Absolutely not. Purgatory has no relation to the notion that Jesus' work for us is somehow incomplete. Everyone who is in purgatory is saved already. Purgatory does not save them. It only prepares the saved soul for heaven. So all of the above is a moot point. If Mr. Cauley doesn't like purgatory, then let him argue against the biblical evidence offered for it, rather than declaim and proclaim what he would like to be true, without dealing with the biblical passages that Catholics have offered in defense of this doctrine. 1 Corinthians 3 is a very striking and explicit proof indeed (I guess that's why Mr. Cauley refused to explain it in a way other than I did).
2) That the faithful who die go to "paradise" and the wicked go to torments.
a. Luke 23:43. Paradise.
b. Luke 16:23. Rich man in torments.
The Bible teaches that even those who are saved will undergo a trial or a purging of their sins. It's very clear. 1 Corinthians 3:11-15 teaches this:
For no other foundation can anyone lay than that which is laid, which is Jesus Christ. Now if any one builds on the foundation with gold, silver, precious stones, wood, hay, stubble - each man's work will become manifest; for the Day will disclose it, because it will be revealed with fire, and the fire will test what sort of work each one has done. If the work which any man has built on the foundation survives, he will receive a reward. If any man's work is burned up, he will suffer loss, though he himself will be saved, but only as through fire.If that isn't good enough, there is 2 Corinthians 5:10, which Mr. Cauley himself cites below:
For we must all appear before the judgment seat of Christ, so that each one may receive good or evil, according to what he has done in the body.
3) That one day, all will be raised from the grave to be judged.
a. Acts 24:15 resurrection of the just and unjust.
b. 2 Cor.5:10 All appear before judgment seat of Christ.
No argument there . . .
4) 1 Cor.3:13, 15 is not speaking of our own personal works of salvation. That passage is in reference to those who we bring to Christ--other people.
Why does Mr. Cauley believe this? Until he gets more in-depth with his exegesis than one-line proclamations, why should I waste more of my time trying to dispute the meaning of passages with him?
5) There is no indication in scripture that anyone will ever go to a place called "Purgatory" or "Limbo" or any other such place than paradise or torments, and then eventually, heaven and hell.
Then let Mr. Cauley or someone else who believes this grapple with the abundant biblical indications, compiled in my papers from my Purgatory Index Page.
V. Are you saved?
1. Catholicism says…
1) "Catholics can be as sure as anyone else that they are in God's good graces."
2) "Likewise, St. Paul does not regard salvation as a one-time event, but as a goal to be sought after, one that can be lost…."
2. The Bible teaches
1) Yes we are saved!

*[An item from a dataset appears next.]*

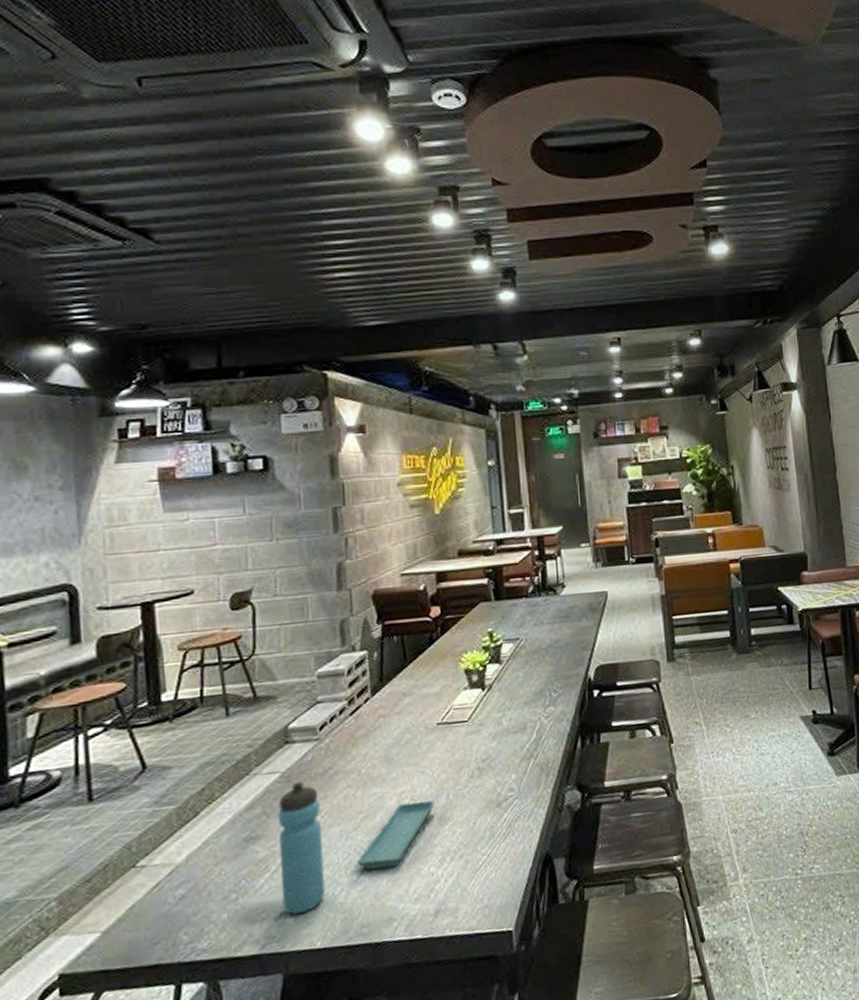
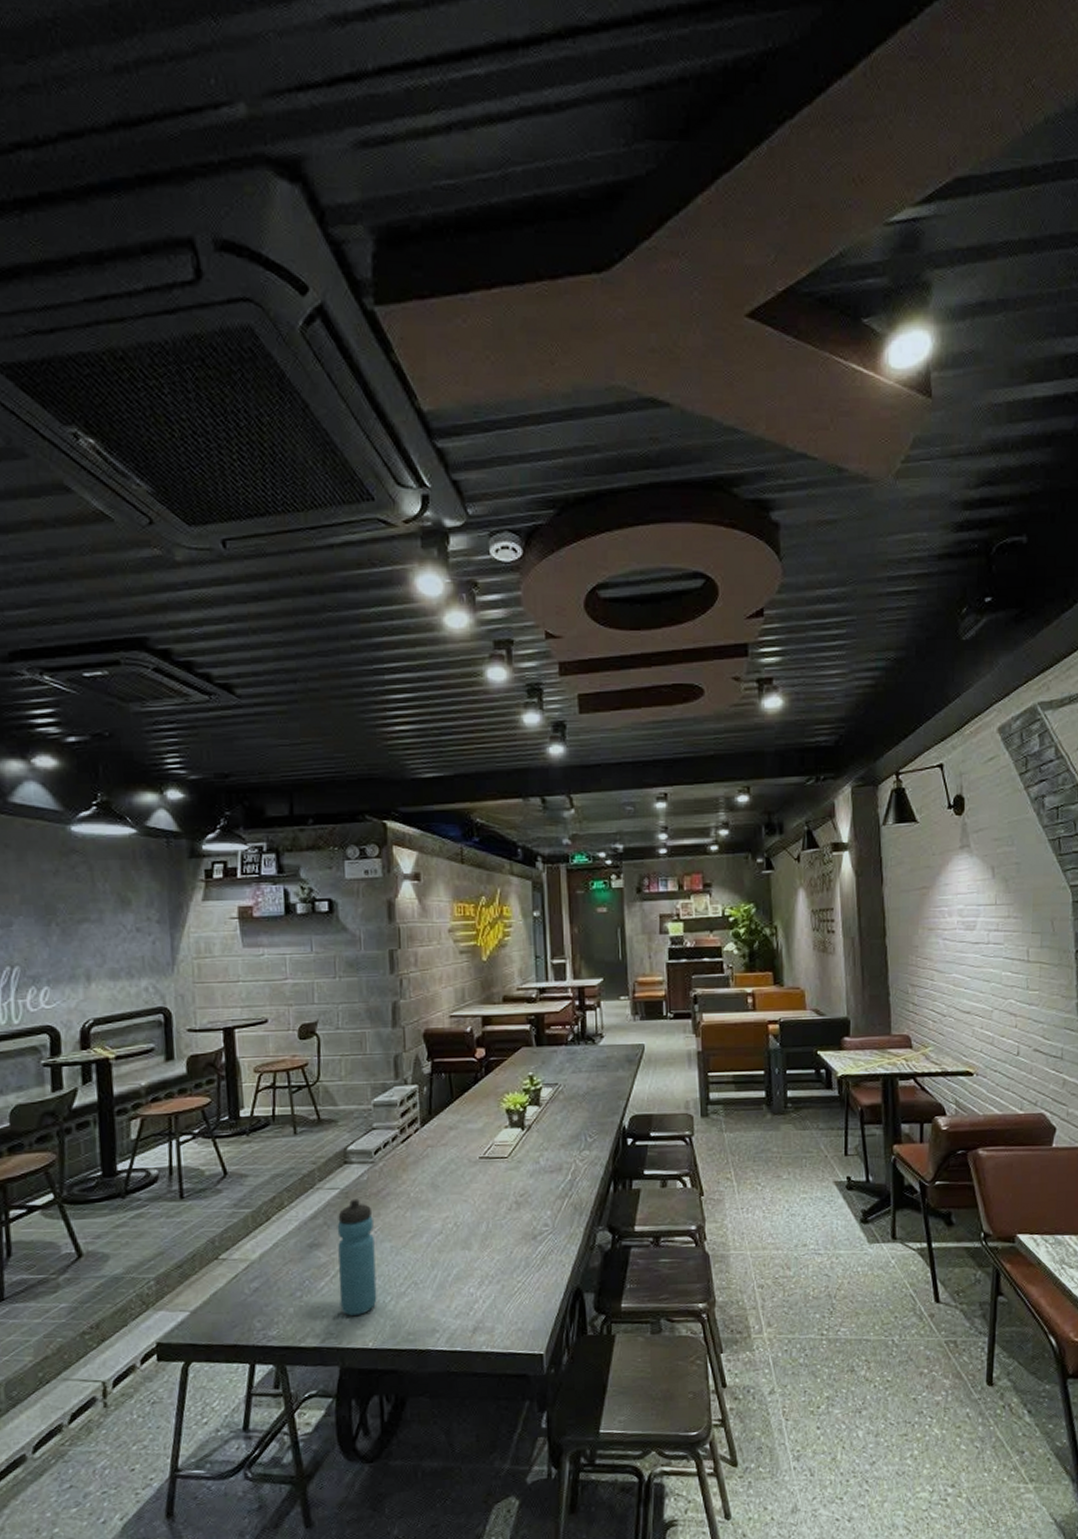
saucer: present [358,800,435,871] -> none [406,1227,475,1285]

Acts 16:30.
This doesn't prove instantaneous salvation, because the word for "believe" in Greek (pistuo) also incorporates actions and work on our part. Many passages warn against falling away.
2) We are saved by Grace. Ephesians 2:8. We don't merit our own salvation.

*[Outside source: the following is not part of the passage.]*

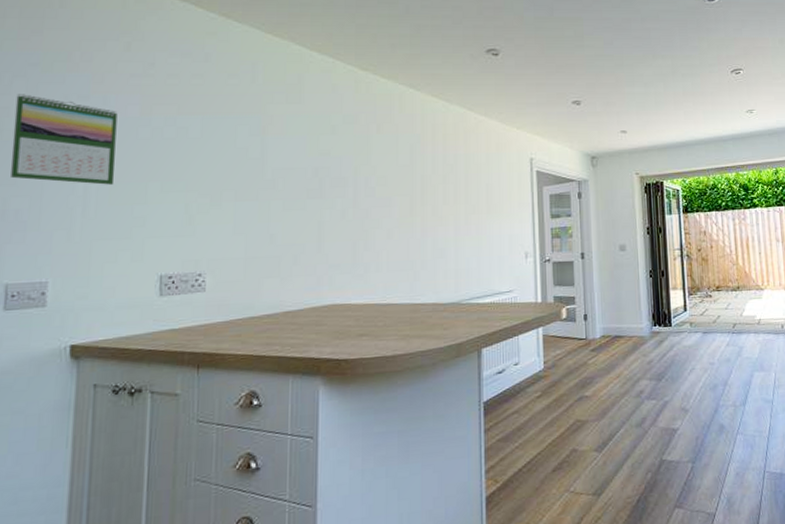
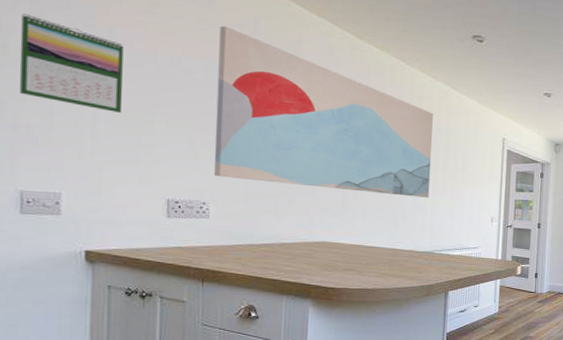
wall art: none [211,77,451,243] -> present [214,25,433,198]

Catholics agree with this. Hence, the decrees from Trent:
CANON I.-If any one saith, that man may be justified before God by his own works, whether done through the teaching of human nature, or that of the law, without the grace of God through Jesus Christ; let him be anathema.

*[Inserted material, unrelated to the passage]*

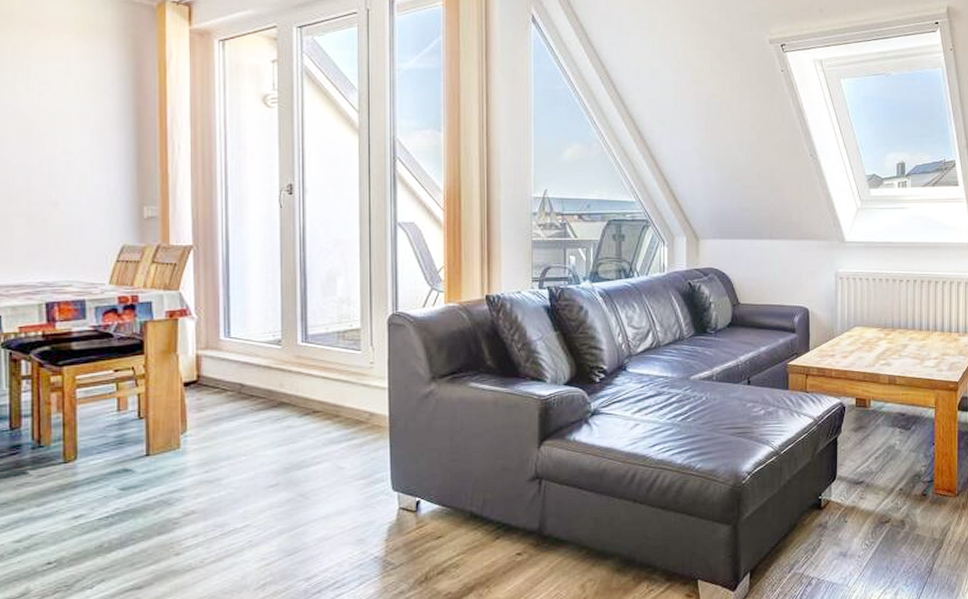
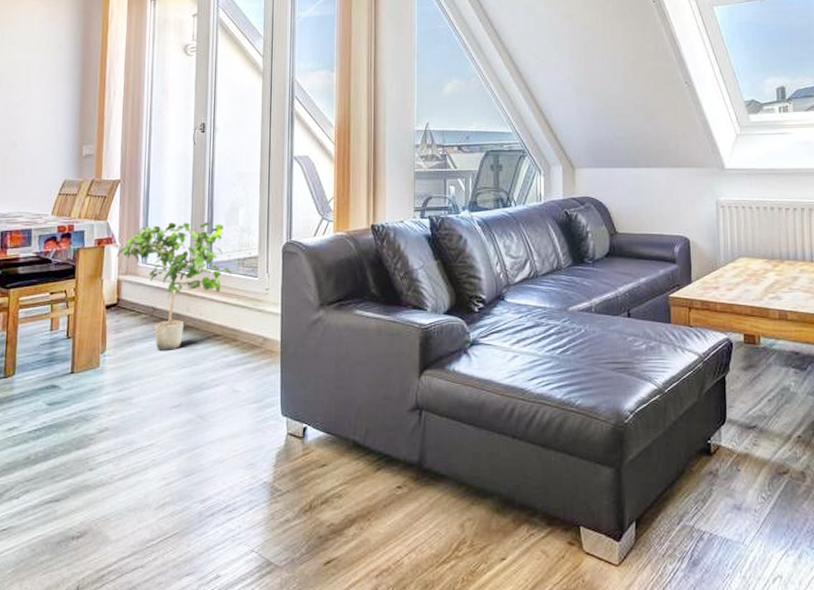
potted plant: none [194,292,331,429] -> present [117,222,232,350]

CANON II.-If any one saith, that the grace of God, through Jesus Christ, is given only for this, that man may be able more easily to live justly, and to merit eternal life, as if, by free will without grace, he were able to do both, though hardly indeed and with difficulty; let him be anathema.
CANON III.-If any one saith, that without the prevenient inspiration of the Holy Ghost, and without his help, man can believe, hope, love, or be penitent as he ought, so as that the grace of Justification may be bestowed upon him; let him be anathema.
3) When we obey the gospel of Christ, then we are accepting the grace of God in our lives.2 Cor.6:1 "We then, as workers together with him, beseech you also that ye receive not the grace of God in vain."
4) Catholics teach the truth regarding the possibility of apostasy.
5) However, Catholicism teaches salvation of merit based on works.
This is untrue. What Mr. Cauley describes is the ancient heresy of Pelagianism, which we reject.